Problem statement: Reproduce every line of the records below verbatim, omitting the pictures.
### Recorded data
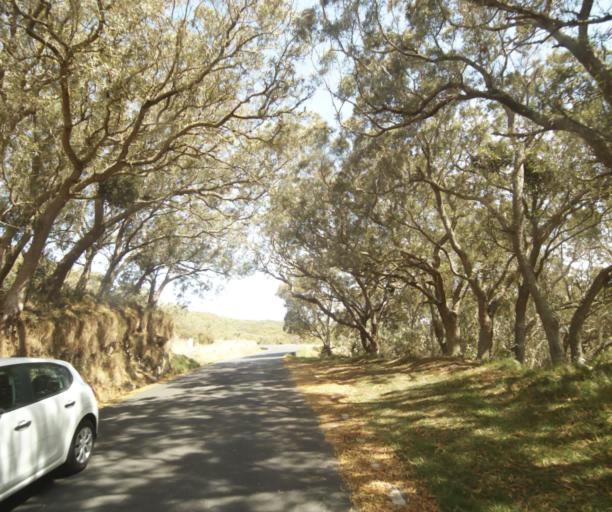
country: RE
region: Reunion
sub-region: Reunion
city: Trois-Bassins
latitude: -21.0598
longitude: 55.3712
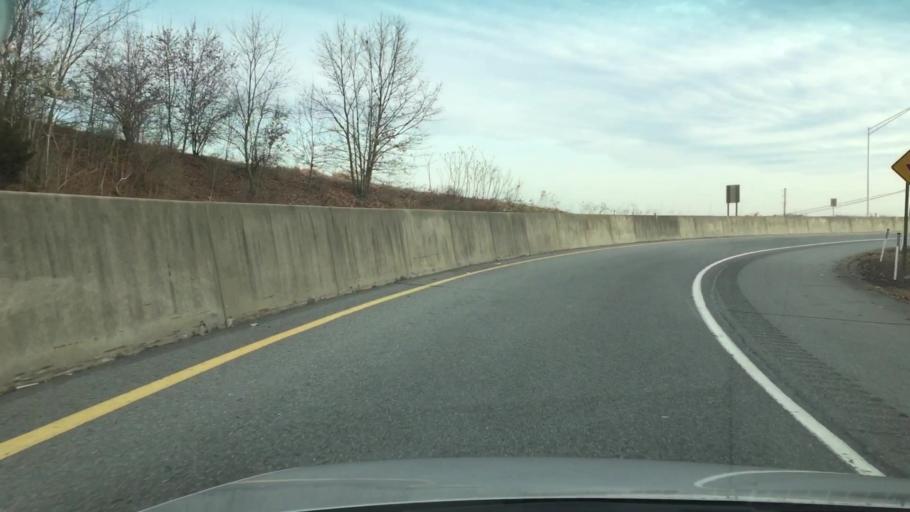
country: US
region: Pennsylvania
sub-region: Columbia County
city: Light Street
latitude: 41.0284
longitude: -76.4266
######
Result of the task:
country: RE
region: Reunion
sub-region: Reunion
city: Trois-Bassins
latitude: -21.0598
longitude: 55.3712
country: US
region: Pennsylvania
sub-region: Columbia County
city: Light Street
latitude: 41.0284
longitude: -76.4266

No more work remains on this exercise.